Electrochemical synthesis of fuels by CO2 hydrogenation on Cu in a potassium ion conducting membrane reactor at bench scale

Abstract

The electrochemical synthesis of fuels by CO2 hydrogenation was studied over a cheap, widespread and non-precious Cu catalyst in a potassium ion conducting membrane (K-βAl2O3) reactor at bench scale, under atmospheric pressure, at relatively low temperatures and high gas flow rates, with varying H2/CO2 ratios and using gas compositions representative of postcombustion CO2 capture exit streams and easily scalable catalyst-electrode configurations, as an approach towards its potential practical application.
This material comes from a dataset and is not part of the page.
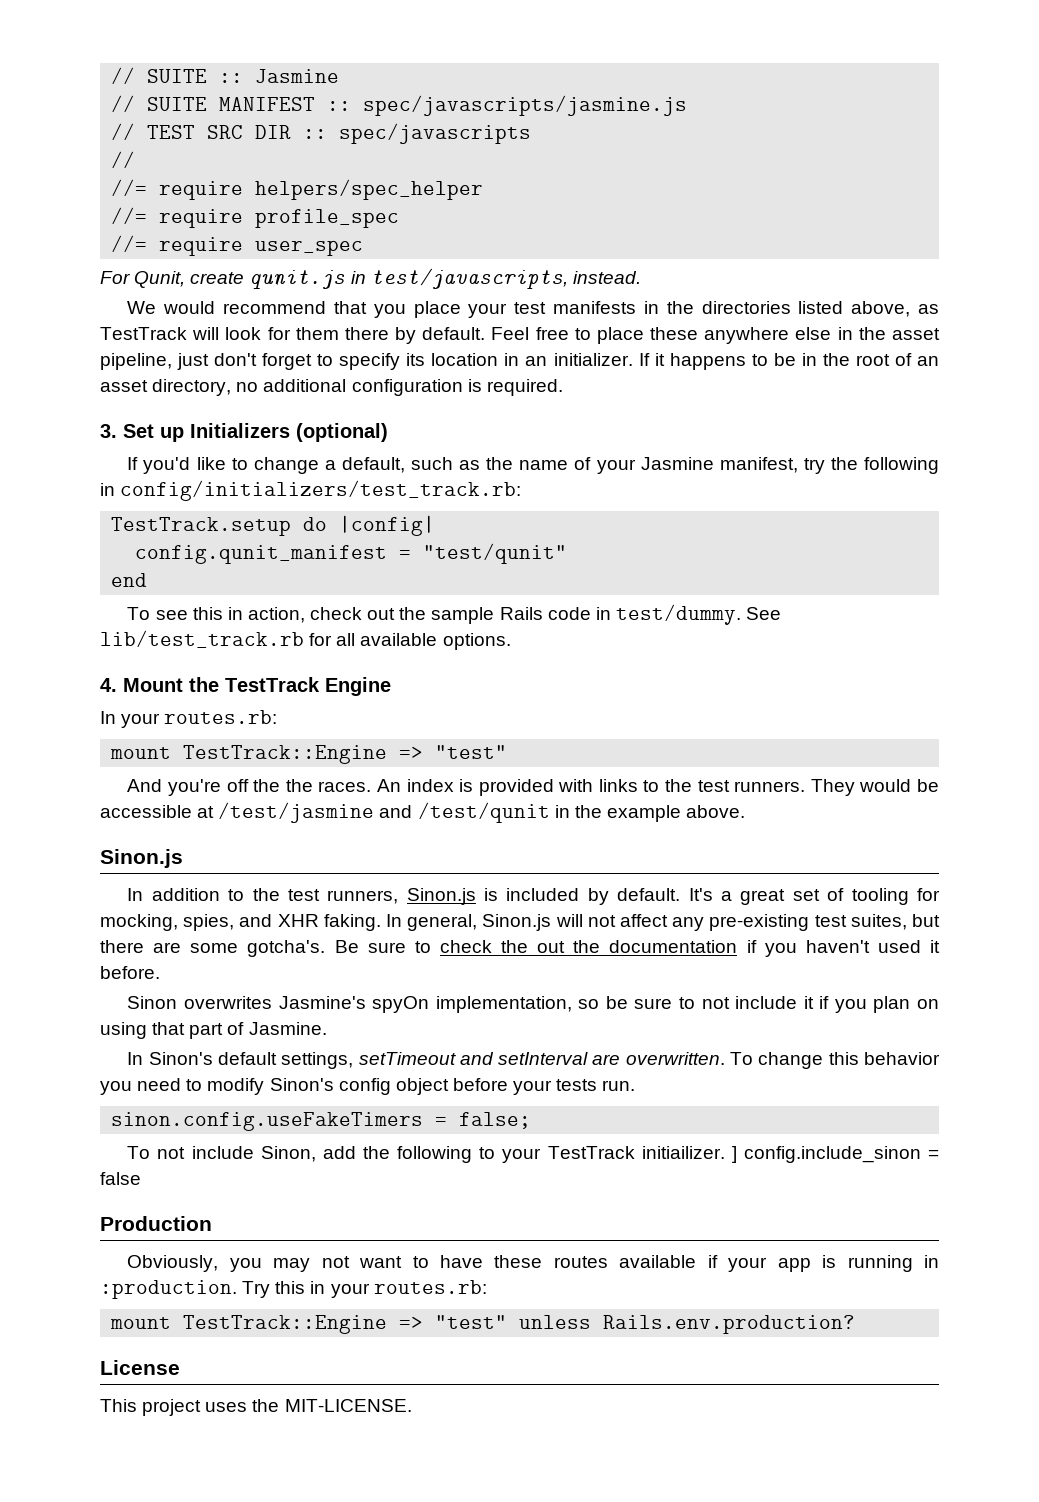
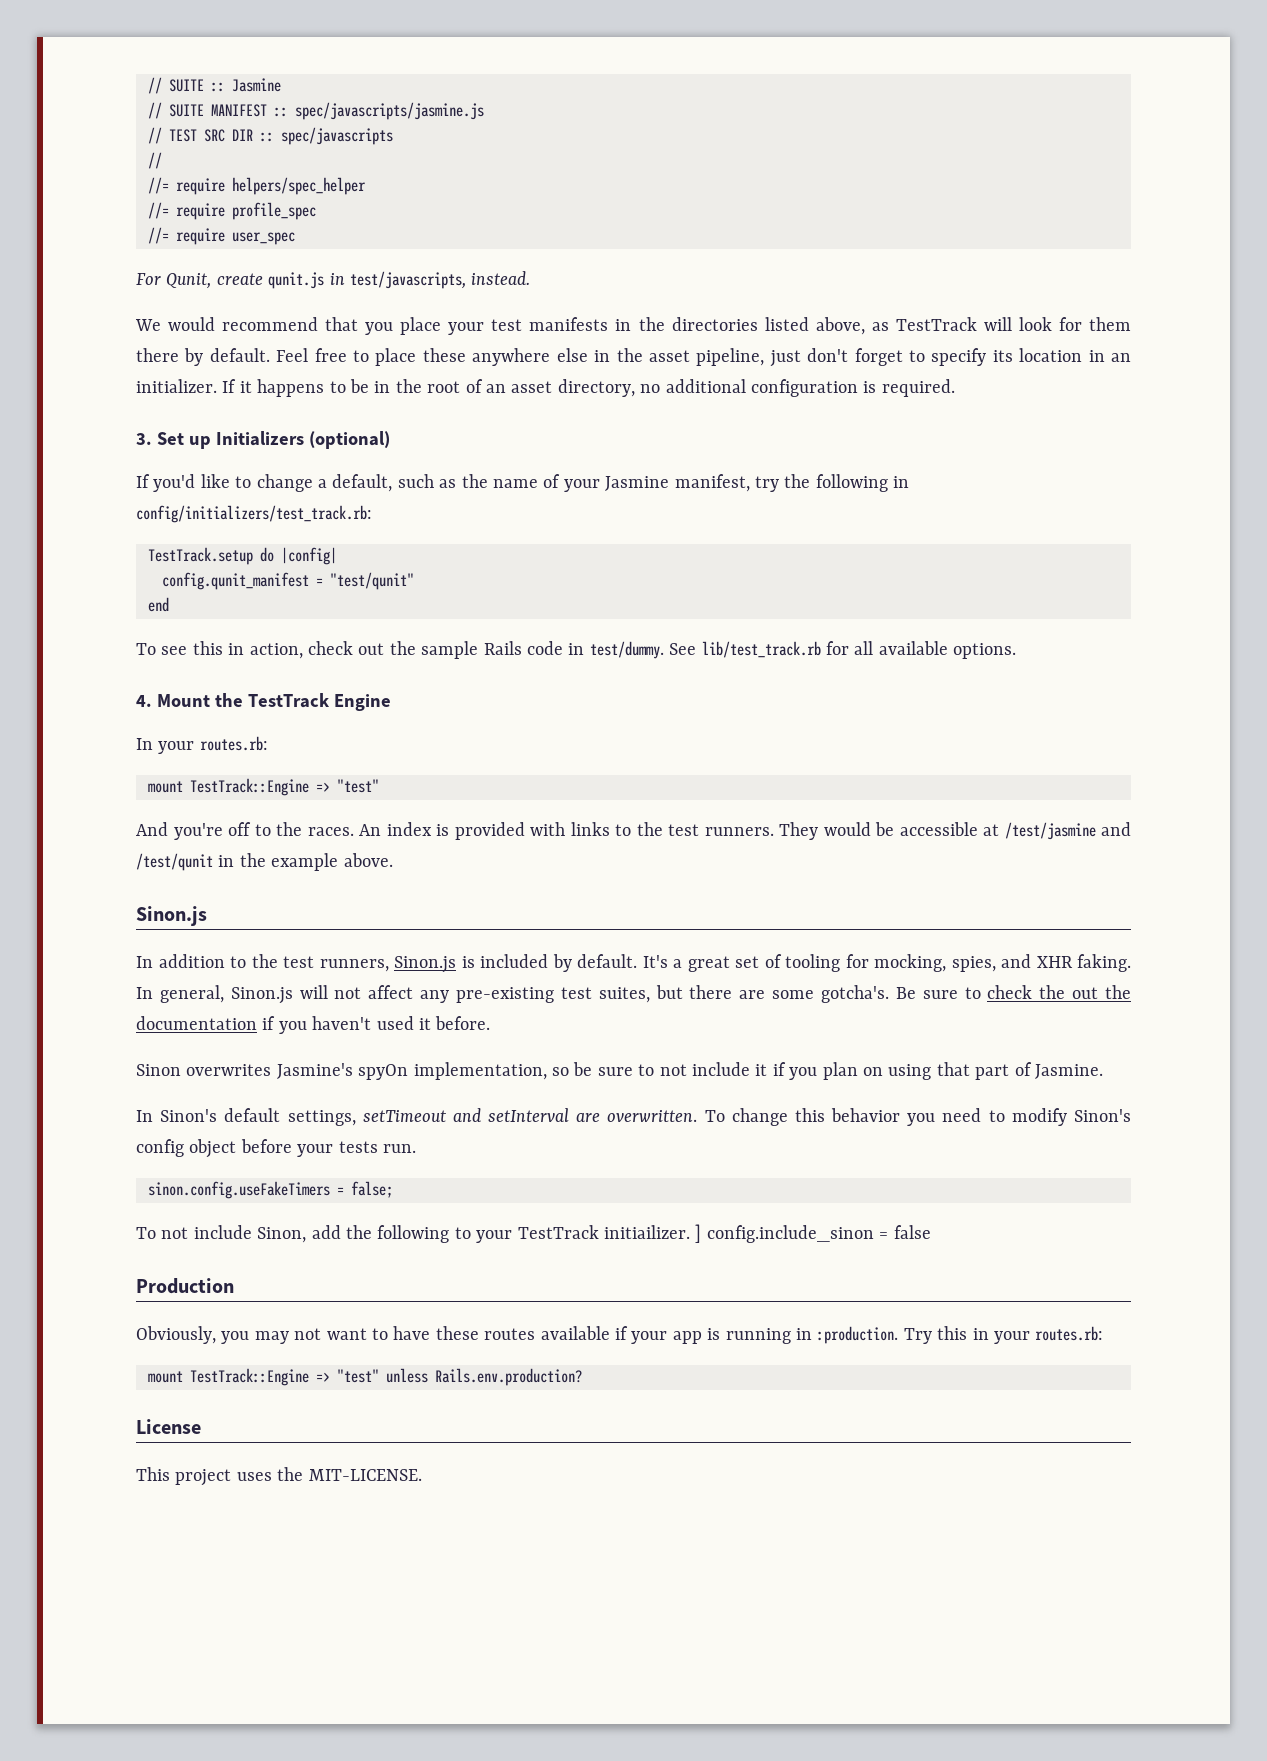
[253,779,281,792] the -> [254,824,271,836] to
The Cu catalyst film was deposited by electroless and characterised both as prepared and after testing. The presence of Cu+ and relatively big Cu particles probably determined the high selectivity to CH3OH and the unusual small selectivity to CO and CH4. Selectivities to CH3OH, C2H5OH and C2H6O were electrochemically enhanced up to a maximum of 34, 22 and 3.4 times, respectively. The optimum temperature for the electrochemically assisted CO2 hydrogenation was selected to be 325 ºC. Higher gas flow rates favoured the synthesis of dimethyl ether at the expense of methanol and ethanol formation. CO2 conversion increased with H2/CO2 ratio, whereas selectivity to fuels showed a maximum for a H2/CO2 ratio of 2. Selectivity to dimethyl ether follows an opposite trend vs. H2/CO2 ratio with respect to methanol and ethanol ones.